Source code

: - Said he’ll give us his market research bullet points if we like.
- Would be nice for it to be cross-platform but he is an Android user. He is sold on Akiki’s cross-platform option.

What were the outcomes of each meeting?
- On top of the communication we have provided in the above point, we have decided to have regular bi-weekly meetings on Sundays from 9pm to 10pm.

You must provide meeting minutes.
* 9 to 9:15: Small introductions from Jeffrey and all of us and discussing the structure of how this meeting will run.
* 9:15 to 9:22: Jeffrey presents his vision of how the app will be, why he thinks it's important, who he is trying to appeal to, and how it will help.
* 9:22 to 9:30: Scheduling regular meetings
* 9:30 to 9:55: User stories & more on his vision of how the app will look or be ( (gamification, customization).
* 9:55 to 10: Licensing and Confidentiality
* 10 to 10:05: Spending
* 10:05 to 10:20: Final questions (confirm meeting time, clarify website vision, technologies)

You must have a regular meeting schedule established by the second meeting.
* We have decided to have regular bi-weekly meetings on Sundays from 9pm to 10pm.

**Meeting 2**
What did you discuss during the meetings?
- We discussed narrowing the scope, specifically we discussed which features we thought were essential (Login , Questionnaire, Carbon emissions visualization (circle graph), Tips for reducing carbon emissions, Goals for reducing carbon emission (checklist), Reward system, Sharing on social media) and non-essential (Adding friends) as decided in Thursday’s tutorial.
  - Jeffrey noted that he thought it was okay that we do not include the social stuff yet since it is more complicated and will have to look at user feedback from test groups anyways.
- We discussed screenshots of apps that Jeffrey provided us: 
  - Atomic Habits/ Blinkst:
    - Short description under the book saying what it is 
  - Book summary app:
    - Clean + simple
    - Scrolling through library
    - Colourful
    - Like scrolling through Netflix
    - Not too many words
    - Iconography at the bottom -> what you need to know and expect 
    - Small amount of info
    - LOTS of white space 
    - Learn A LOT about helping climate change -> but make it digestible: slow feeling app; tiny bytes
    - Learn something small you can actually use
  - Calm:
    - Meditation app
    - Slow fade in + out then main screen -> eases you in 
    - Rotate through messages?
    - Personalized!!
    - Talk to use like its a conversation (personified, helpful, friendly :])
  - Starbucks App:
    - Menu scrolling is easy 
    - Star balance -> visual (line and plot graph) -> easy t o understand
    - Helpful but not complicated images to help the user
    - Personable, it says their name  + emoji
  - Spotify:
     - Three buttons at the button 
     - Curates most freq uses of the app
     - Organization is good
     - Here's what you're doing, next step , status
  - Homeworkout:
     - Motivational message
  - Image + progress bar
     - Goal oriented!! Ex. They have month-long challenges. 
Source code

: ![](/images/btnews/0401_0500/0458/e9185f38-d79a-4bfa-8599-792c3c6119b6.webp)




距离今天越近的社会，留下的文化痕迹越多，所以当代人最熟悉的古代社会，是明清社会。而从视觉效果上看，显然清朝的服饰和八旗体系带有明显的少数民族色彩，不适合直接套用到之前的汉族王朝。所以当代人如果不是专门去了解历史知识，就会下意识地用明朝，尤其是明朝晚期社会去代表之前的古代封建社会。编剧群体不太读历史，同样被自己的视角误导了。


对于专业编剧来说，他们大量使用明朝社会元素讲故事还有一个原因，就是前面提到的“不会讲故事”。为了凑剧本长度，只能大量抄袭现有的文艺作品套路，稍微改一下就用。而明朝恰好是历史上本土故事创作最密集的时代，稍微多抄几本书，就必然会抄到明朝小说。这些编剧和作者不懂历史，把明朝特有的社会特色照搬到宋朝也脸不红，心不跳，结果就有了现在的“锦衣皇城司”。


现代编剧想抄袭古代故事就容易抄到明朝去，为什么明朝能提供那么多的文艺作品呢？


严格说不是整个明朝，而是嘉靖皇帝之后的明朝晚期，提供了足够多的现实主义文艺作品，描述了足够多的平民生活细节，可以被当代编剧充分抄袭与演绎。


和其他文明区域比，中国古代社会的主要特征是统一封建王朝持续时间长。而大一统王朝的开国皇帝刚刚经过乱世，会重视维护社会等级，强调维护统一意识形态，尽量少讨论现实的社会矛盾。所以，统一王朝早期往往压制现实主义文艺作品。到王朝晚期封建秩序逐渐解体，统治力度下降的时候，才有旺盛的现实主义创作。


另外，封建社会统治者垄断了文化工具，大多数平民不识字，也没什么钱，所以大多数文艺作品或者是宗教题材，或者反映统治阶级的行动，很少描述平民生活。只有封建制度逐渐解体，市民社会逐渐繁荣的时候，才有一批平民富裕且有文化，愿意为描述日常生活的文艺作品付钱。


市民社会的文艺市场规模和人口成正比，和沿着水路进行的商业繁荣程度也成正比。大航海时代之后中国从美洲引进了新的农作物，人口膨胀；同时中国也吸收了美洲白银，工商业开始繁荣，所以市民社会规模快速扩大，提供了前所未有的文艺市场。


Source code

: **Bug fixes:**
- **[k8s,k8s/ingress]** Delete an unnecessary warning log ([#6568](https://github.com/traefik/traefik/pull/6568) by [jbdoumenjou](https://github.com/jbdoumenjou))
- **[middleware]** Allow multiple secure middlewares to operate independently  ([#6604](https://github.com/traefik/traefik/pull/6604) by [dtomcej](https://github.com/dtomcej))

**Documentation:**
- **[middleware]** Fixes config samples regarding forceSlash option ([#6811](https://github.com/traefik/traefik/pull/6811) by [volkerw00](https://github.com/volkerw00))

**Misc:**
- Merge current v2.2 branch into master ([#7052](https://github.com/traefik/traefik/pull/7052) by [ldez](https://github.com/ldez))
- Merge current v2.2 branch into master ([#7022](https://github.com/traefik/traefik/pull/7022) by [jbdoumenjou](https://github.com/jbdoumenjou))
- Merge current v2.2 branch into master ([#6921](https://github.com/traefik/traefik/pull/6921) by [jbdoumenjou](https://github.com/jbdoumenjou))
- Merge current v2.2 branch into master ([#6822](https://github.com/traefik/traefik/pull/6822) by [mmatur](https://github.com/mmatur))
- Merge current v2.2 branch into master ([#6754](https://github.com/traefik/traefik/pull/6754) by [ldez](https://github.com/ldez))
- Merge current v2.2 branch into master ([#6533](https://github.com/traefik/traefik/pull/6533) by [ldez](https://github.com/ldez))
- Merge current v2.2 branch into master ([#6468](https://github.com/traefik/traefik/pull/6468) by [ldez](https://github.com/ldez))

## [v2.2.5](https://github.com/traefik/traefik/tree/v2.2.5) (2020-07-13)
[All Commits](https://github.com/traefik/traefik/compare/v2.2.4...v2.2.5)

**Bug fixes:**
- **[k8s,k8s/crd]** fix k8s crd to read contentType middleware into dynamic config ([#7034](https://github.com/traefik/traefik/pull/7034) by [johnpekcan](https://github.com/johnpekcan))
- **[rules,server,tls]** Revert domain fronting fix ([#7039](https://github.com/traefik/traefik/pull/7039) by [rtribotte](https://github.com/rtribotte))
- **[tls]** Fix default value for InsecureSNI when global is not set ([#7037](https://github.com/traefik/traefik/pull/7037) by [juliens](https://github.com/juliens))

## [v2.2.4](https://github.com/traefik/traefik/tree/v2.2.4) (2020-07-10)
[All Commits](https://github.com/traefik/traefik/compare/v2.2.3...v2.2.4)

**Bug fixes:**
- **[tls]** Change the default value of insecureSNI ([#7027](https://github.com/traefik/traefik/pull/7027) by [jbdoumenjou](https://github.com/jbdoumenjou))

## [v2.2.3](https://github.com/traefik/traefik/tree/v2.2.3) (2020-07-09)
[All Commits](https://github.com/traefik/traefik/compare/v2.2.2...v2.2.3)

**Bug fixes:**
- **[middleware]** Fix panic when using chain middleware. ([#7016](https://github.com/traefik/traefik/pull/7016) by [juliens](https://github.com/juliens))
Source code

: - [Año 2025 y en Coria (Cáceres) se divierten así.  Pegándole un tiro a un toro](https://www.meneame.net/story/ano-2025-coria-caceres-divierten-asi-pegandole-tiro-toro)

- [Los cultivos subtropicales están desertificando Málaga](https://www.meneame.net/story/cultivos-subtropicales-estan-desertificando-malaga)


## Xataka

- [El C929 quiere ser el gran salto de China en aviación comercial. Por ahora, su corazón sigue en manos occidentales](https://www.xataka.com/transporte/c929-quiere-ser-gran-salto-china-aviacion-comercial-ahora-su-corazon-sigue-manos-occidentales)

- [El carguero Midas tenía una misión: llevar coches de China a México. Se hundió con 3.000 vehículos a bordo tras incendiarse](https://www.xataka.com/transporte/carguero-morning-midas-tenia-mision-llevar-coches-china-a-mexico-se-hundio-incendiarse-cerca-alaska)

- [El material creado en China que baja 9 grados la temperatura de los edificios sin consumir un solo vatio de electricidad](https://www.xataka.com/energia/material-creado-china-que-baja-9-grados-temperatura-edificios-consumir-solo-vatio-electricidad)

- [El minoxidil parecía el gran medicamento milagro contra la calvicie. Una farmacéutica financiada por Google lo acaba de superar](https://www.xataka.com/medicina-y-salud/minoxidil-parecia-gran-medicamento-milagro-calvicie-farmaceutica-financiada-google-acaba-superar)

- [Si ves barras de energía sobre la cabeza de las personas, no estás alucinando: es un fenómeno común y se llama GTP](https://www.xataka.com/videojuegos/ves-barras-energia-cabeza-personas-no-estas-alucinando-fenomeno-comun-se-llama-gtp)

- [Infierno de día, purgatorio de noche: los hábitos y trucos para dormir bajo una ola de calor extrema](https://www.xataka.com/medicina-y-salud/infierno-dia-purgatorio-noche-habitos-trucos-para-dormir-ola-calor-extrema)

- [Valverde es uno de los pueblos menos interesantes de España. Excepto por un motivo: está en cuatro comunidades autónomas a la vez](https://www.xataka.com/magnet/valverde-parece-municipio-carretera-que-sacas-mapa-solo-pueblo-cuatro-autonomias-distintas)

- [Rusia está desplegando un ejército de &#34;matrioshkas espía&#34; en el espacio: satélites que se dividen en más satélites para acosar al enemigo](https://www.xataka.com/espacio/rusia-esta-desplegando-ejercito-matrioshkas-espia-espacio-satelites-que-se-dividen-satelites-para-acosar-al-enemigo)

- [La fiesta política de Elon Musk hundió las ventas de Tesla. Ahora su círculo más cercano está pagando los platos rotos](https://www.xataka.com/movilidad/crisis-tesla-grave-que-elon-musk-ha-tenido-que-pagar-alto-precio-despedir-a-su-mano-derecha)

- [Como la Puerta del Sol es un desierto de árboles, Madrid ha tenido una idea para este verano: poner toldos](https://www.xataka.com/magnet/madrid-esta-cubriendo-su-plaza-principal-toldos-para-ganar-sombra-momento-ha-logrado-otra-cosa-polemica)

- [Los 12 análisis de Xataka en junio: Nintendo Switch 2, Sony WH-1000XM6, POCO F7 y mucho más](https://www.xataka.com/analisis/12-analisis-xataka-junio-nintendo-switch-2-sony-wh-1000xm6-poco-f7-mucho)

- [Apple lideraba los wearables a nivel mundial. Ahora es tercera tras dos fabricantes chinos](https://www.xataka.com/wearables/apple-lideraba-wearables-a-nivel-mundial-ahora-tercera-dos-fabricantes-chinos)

═══

**Task requirements:**
Replace "tercera" with "cuarta" wherever it occurs in the stretch from the line containing "- [Los 12 análisis" through the end of the rows, and reproduce that stretch with all else left unchanged.

**Solution for this task:**
- [Los 12 análisis de Xataka en junio: Nintendo Switch 2, Sony WH-1000XM6, POCO F7 y mucho más](https://www.xataka.com/analisis/12-analisis-xataka-junio-nintendo-switch-2-sony-wh-1000xm6-poco-f7-mucho)

- [Apple lideraba los wearables a nivel mundial. Ahora es cuarta tras dos fabricantes chinos](https://www.xataka.com/wearables/apple-lideraba-wearables-a-nivel-mundial-ahora-cuarta-dos-fabricantes-chinos)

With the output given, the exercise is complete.